----- Text -----

Let me be clear: unnecessary, not useless. Guilt is, in fact, a very important emotion, as it stands for our inner moral compass. We often feel guilty when we say or when we do something wrong. Something that hurts or even harms the others. Something breaking our moral principles, and probably the society’s ones as well.

This only means that guilt is an emotion with huge destructive potential, as it is so intense, and people tend to feel guilty for so many reasons. That’s how I define guilt trips: unnecessary feelings of guilt. It takes us by surprise when we decide to cut off someone or to say No, it takes over whether it is or not the case to do so.

Obviously, all feelings are valid, and no one is ever allowed to tell you what to feel or not. But guilt is a legitimate feeling in very few cases. If your words or actions are not putting anyone in danger, if you don’t harm them or become a threat to their well-being or existence, your guilt doesn’t have a reason to exist.

Actually, I have the feeling that the thing we often label as guilt is, in fact, shame. A feeling that guilt is very often coming with as a pair. Try to put I feel ashamed for instead of I feel guilty when you tell how you feel to someone else, or even to yourself, and observe how it feels. If it rings true, if it is, indeed, guilt, and not shame… Just try and pay attention to yourself, even take notes of the process in your diary, if it helps you. If anyone would ask me, I’d say we feel, 9 out of 10 times, shame. But as shame is associated with being dirty, guilt becomes a more popular substitute.

----- Dataset content -----

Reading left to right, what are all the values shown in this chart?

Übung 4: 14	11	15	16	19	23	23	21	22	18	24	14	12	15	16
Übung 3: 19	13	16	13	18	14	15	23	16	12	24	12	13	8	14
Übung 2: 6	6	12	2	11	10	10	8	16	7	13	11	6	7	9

-----

◆ Your objective: From the text about guilt and shame, list each thing its first paragraph names as something we often feel guilty for.

◆ Written solution:
- Saying something wrong
- Doing something wrong
- Something that hurts or even harms others
- Something that breaks our moral principles, and probably society's as well